# Problem details
Output every entry below word for word, minus the images.

Items from a dataset:
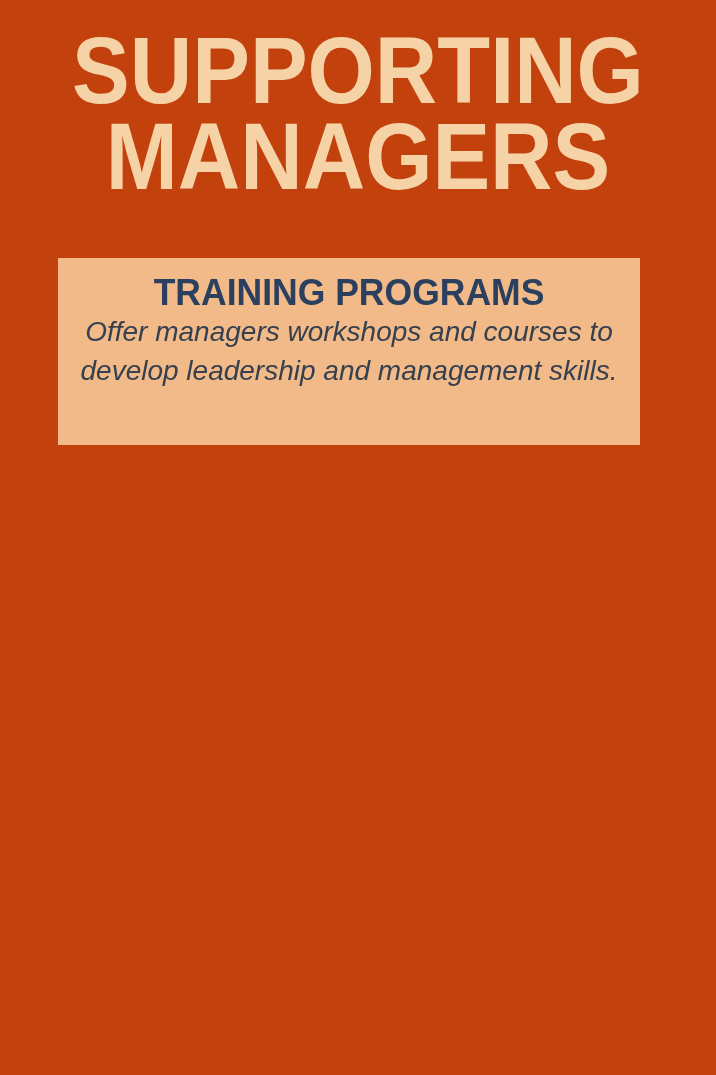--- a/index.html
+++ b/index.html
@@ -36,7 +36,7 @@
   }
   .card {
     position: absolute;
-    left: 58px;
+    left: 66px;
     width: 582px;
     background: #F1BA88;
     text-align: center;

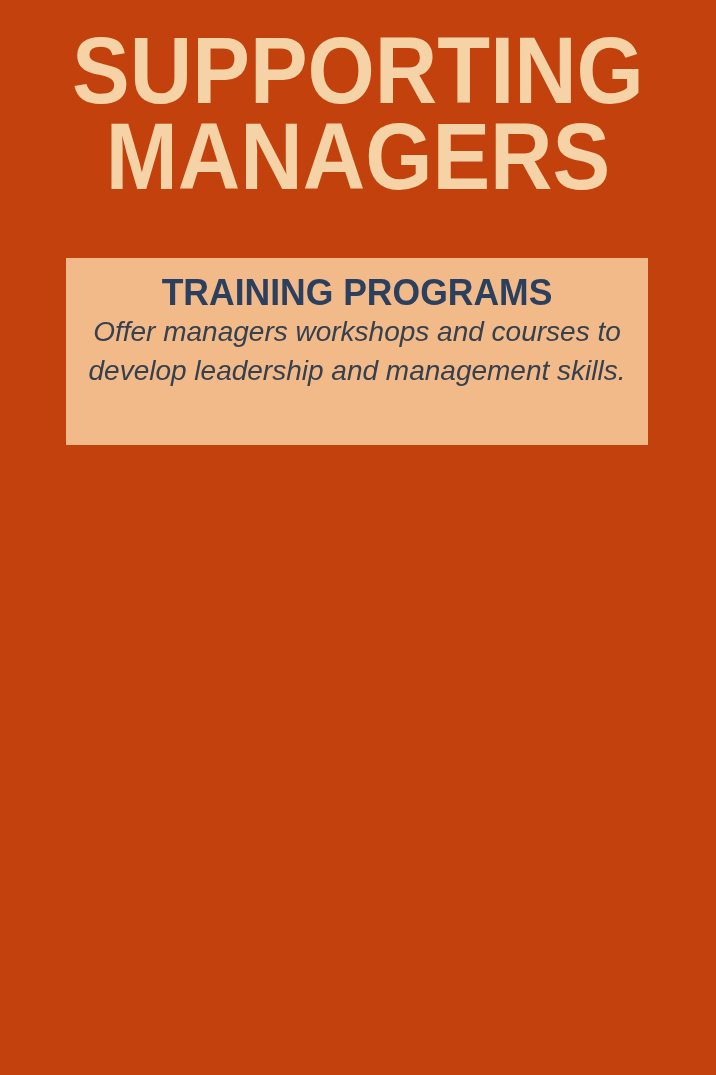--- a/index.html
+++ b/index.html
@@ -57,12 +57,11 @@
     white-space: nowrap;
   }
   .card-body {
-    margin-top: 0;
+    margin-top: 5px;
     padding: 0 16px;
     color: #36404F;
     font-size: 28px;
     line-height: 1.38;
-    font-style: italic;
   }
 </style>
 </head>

# Output for this exercise
--- a/index.html
+++ b/index.html
@@ -36,7 +36,7 @@
   }
   .card {
     position: absolute;
-    left: 58px;
+    left: 66px;
     width: 582px;
     background: #F1BA88;
     text-align: center;

--- a/index.html
+++ b/index.html
@@ -57,12 +57,11 @@
     white-space: nowrap;
   }
   .card-body {
-    margin-top: 0;
+    margin-top: 5px;
     padding: 0 16px;
     color: #36404F;
     font-size: 28px;
     line-height: 1.38;
-    font-style: italic;
   }
 </style>
 </head>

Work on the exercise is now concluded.